Uzbekistan has no plans to rejoin a post-Soviet security bloc led by Russia, Uzbek Foreign Minister Abdulaziz Kamilov said on Wednesday, indicating the country's policy would remain the same despite a leadership change.
A former Soviet republic of 31 million, run by strongman president Islam Karimov from 1989 until his death last September, Uzbekistan has had a rocky relationship with Moscow, and by extension the Collective Security Treaty Organization (CSTO).
It suspended its membership in the bloc between 1999 and 2006 and then quit it altogether in 2012.
Following Karimov's death from a stroke and pledges by his successor, former prime minister Shavkat Mirziyoyev, to develop a strategic partnership with Russia, some have wondered whether Tashkent would rejoin the military alliance.
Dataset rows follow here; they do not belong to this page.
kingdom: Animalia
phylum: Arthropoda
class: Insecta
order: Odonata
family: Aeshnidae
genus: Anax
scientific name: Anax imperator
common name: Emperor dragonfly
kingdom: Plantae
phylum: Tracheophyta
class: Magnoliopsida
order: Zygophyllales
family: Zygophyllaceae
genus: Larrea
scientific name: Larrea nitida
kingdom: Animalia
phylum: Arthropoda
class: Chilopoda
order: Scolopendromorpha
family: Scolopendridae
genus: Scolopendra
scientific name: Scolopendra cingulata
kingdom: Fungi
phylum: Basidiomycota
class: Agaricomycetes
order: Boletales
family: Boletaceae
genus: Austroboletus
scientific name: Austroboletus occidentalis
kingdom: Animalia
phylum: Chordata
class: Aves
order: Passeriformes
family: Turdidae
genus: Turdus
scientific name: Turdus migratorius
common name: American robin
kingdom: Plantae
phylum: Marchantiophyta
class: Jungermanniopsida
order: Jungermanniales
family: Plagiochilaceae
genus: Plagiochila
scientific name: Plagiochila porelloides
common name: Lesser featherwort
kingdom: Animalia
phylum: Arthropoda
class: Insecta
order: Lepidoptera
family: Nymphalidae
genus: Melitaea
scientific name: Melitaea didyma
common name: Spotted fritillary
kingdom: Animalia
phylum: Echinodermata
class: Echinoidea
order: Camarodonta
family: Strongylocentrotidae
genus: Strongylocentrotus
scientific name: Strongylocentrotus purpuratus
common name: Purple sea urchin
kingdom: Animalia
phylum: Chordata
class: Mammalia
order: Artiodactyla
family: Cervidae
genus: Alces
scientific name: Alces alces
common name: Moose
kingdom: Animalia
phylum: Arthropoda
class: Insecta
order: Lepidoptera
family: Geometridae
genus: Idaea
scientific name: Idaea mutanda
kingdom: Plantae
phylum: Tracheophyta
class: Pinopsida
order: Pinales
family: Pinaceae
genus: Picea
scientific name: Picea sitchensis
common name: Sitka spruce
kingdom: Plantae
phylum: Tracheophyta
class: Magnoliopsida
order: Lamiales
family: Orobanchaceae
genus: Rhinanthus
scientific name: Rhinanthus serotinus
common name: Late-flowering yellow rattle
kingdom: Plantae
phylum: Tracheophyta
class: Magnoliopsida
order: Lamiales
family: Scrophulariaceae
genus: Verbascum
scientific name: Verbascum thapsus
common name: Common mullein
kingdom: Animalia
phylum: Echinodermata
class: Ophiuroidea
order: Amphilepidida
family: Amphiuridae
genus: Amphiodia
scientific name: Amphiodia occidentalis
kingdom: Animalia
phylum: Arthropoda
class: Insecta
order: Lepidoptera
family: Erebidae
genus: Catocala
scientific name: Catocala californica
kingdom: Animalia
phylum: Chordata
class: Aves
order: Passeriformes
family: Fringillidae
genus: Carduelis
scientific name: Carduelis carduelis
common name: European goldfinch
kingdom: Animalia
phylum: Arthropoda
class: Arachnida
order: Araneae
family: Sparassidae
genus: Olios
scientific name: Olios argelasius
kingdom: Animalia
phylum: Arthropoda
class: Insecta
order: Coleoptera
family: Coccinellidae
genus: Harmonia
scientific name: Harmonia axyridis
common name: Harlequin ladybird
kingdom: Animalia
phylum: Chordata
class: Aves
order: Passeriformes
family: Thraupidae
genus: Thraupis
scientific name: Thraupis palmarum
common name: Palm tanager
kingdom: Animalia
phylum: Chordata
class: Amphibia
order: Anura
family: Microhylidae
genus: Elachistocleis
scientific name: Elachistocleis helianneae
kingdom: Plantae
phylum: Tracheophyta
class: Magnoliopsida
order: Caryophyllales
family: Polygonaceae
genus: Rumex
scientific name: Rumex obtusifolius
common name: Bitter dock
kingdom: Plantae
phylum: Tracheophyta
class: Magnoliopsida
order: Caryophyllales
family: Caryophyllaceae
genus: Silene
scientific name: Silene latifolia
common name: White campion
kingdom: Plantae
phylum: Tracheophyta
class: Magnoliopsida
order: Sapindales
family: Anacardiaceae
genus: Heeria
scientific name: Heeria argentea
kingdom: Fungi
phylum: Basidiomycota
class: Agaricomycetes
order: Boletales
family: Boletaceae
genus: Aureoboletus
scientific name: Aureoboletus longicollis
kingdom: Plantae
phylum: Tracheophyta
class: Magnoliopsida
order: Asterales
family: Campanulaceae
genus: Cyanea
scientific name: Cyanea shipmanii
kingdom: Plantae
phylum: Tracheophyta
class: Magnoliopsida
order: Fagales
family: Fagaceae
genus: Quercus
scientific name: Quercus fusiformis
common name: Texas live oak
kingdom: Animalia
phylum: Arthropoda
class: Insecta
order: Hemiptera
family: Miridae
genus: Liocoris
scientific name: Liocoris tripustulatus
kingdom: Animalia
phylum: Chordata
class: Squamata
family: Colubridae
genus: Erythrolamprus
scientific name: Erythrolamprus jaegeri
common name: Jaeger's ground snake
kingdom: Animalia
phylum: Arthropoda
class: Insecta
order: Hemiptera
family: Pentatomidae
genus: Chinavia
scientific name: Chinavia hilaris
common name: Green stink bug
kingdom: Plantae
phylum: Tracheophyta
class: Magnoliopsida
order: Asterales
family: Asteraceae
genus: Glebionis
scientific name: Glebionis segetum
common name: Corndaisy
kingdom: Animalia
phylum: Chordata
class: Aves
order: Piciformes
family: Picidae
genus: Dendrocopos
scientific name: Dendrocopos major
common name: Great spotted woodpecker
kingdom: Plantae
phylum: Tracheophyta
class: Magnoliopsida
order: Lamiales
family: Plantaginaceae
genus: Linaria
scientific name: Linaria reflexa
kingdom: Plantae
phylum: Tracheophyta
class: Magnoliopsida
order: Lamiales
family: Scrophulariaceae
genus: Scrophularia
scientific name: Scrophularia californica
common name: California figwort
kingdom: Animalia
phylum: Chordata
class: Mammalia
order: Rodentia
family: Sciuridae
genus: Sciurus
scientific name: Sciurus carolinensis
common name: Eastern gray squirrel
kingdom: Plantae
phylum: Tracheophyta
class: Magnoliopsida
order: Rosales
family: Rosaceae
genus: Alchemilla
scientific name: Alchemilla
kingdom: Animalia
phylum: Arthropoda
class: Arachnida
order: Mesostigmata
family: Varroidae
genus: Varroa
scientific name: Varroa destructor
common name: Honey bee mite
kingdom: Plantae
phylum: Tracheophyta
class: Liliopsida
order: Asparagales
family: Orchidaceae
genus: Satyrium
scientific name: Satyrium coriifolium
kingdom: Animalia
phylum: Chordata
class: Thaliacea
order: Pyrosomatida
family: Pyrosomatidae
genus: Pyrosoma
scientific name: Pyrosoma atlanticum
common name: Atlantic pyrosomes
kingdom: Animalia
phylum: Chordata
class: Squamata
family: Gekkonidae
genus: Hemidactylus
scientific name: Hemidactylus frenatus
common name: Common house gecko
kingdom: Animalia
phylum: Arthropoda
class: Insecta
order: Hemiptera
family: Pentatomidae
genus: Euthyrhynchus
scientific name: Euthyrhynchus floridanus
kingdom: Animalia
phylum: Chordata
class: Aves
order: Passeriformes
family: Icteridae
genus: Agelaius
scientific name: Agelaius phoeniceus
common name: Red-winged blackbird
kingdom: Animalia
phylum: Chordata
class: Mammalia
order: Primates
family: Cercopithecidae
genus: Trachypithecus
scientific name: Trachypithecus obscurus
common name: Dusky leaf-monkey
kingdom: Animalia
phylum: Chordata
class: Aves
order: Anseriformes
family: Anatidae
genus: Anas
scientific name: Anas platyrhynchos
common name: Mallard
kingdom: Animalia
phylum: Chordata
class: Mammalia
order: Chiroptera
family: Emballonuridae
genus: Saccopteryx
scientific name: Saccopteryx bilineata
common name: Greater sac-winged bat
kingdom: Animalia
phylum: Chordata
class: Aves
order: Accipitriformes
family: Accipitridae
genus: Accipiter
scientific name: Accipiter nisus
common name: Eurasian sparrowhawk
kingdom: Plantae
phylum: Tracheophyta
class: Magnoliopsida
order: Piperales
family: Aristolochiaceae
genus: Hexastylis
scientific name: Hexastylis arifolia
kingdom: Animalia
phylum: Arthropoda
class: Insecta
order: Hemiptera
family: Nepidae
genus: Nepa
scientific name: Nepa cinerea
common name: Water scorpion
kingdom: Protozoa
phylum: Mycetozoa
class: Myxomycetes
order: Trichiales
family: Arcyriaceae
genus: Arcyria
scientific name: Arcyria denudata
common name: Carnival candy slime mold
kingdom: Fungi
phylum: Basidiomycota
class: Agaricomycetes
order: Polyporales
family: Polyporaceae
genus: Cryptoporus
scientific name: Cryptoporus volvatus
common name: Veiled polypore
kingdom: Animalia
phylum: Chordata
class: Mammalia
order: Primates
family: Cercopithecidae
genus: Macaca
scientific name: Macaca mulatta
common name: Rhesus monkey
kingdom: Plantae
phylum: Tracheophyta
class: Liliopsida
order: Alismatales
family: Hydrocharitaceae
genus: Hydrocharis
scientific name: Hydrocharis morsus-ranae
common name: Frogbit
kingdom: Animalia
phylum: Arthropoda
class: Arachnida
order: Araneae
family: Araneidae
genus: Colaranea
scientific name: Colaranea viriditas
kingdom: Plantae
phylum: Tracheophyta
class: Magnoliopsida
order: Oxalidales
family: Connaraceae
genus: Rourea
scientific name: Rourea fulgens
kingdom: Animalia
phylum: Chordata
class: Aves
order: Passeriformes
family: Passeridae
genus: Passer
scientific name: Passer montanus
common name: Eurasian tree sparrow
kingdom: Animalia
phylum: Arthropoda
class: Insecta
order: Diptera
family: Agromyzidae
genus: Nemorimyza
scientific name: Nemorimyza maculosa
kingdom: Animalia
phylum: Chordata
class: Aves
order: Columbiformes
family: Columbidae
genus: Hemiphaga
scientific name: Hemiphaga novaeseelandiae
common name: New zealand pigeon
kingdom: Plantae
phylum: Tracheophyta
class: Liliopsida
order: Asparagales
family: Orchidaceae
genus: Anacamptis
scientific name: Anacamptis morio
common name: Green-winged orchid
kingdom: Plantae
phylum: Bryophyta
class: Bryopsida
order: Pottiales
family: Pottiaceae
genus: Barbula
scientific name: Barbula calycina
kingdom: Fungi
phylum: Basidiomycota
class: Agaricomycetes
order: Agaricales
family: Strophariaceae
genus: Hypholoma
But, answering a question about it in a televised interview on Wednesday, Kamilov said, "The question of renewing our CSTO membership is not on the agenda.... There are no plans to discuss or review this matter in the future."
Russia has used the CSTO, along with the Eurasian Economic Union, another regional bloc focused on trade, to project influence across most of the former Soviet Union. It regards Central Asia as an area of strategic interest.
But only three out of the region's five nations - Kazakhstan, Kyrgyzstan and Tajikistan, whose combined populations are smaller than that of Uzbekistan - are CSTO members.